## WHAT IS BEING ASKED
Below are the records; copy each line in them that holds the word "London".

*** INPUT RECORDS ***

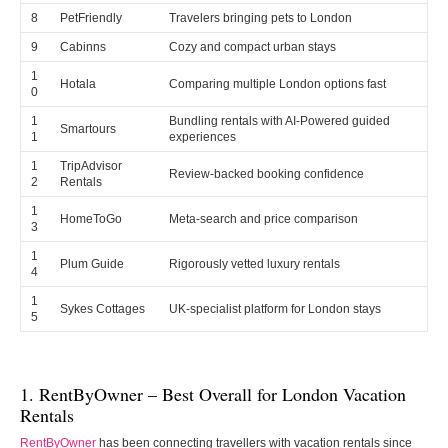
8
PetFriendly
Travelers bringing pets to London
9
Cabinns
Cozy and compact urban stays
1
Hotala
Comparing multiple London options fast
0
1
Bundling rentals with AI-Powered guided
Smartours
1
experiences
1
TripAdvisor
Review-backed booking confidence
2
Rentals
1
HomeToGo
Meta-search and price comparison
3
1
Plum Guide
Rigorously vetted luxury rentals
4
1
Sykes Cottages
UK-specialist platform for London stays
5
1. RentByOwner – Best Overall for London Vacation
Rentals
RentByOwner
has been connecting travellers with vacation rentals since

*** End of INPUT RECORDS ***
*** INPUT RECORDS ***

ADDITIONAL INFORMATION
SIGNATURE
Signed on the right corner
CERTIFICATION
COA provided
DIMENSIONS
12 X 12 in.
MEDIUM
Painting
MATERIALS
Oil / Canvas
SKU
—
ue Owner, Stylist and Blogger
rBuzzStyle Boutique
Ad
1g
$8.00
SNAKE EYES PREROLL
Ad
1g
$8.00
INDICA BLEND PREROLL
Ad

*** End of INPUT RECORDS ***

## ANSWER TO THE EXERCISE
Travelers bringing pets to London
Comparing multiple London options fast
UK-specialist platform for London stays
1. RentByOwner – Best Overall for London Vacation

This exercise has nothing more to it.